Description of the task:
Write out the data below exactly as given, without any of its pictures.

Dataset content:
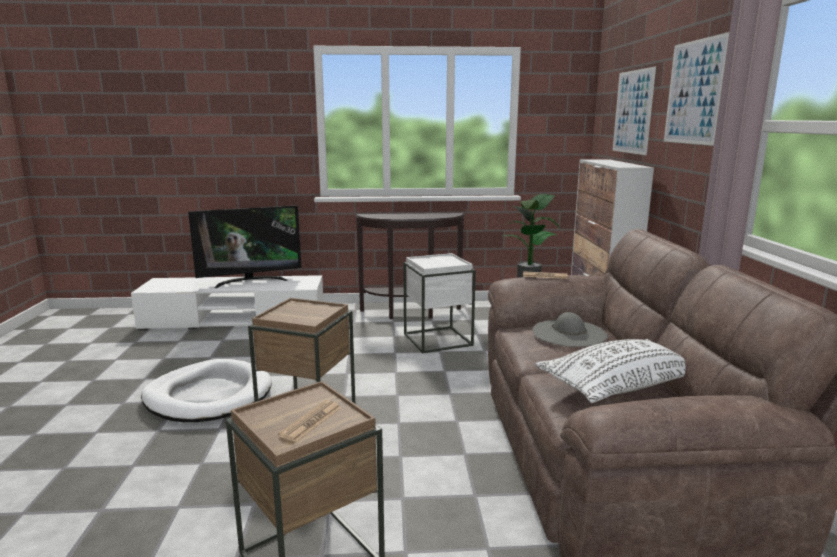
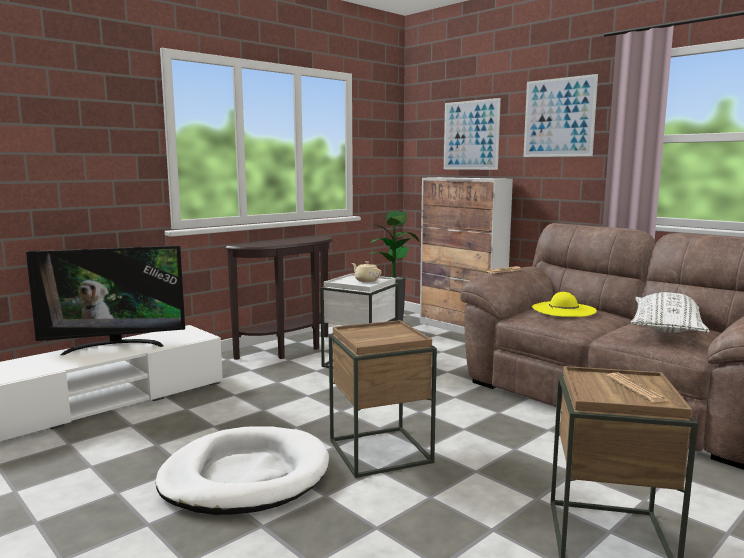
camera: 40 degrees left, 5 degrees down
television [188,205,301,288] -> television turned 45 degrees clockwise [26,246,185,355]
grey hat [533,312,608,347] -> yellow hat [532,292,597,317]
none -> beige teapot [352,261,381,282]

Response area:
camera: 40 degrees left, 5 degrees down
television [188,205,301,288] -> television turned 45 degrees clockwise [26,246,185,355]
grey hat [533,312,608,347] -> yellow hat [532,292,597,317]
none -> beige teapot [352,261,381,282]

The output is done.